I want to pick up journaling again. I kept my Day One subscription not because I used it, but because it was a pressure to get back into it again. (And because I like what they do, regardless of not using it.) Journaling is a great way to build both writing habit and observing habit. Living inside my own head won't take me far as a writer. I need to, ever so regulatedly, let the world in. It's also creating for me, without much effort, a structure for stories from within my own life. It's my version of a vlogger carrying their camera around and taking footage. Not all of it will be useful, but not getting it recorded leaves you with nothing to work with.

The third step is time management. Or, rather at this point, evaluating and optimising. You have no idea (or at least I didn't) how much time is wasted every day. Pooling tasks together like jumping on Twitter in the morning over coffee is simple enough to do, but yields awesome results. That's a tiny thing, but leads to examining other activities. Can I listen to a podcast while commuting? Hey, could I walk instead of taking the bus? Sure it takes an extra 15 minutes, but I consume more information, and also get in some exercise. That's a good deal.

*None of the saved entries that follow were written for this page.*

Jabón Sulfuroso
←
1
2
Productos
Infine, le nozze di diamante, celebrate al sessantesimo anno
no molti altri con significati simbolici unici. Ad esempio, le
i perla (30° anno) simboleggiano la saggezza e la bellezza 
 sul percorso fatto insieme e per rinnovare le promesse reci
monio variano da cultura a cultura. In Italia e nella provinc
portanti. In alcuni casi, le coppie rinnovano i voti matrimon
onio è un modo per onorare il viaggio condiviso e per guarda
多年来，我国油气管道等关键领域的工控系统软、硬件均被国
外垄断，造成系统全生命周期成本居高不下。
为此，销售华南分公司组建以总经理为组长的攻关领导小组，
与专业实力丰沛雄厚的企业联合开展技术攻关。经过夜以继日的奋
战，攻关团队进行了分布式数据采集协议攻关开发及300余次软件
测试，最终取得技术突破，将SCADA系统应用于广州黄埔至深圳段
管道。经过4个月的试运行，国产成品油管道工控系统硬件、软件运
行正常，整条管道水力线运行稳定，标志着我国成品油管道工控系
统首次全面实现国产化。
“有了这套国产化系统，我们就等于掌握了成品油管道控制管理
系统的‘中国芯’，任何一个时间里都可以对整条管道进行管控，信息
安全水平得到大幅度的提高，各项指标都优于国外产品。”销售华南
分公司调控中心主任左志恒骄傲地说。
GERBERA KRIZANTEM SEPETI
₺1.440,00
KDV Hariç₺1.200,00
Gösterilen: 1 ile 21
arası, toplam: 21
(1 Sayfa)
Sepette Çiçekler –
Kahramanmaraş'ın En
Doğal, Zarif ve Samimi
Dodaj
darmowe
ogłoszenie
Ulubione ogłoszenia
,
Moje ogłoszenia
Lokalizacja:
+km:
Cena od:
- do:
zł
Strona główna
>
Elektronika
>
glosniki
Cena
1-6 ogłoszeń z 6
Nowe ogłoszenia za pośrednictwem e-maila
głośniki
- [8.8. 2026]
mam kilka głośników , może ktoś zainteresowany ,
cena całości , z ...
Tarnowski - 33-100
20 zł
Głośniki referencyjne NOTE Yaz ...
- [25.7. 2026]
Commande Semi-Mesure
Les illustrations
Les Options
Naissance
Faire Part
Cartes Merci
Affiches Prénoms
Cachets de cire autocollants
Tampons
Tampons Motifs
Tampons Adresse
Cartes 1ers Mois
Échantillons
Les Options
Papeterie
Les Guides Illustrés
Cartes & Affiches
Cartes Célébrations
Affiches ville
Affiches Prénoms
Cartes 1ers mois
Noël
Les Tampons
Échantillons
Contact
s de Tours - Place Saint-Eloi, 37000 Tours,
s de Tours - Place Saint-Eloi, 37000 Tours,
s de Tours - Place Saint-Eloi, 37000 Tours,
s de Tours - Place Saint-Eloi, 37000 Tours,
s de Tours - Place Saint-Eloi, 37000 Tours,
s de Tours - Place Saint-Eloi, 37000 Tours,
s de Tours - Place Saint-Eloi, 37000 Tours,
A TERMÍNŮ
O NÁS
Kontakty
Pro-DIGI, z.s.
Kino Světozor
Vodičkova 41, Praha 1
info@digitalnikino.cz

I'm in the process of evaluating everything with this in mind. Can I wake up an hour earlier? How about two? Can I spot idle moments and fill them with tiny bits of productivity? Can I work faster? (Should I?)

Everything's on the table. There's no romantic feelings toward anything: not leisure, not socializing, not sleep. Each is evaluated based on its usefulness to cost ratio.

Because I desperately need to get organized to get anywhere.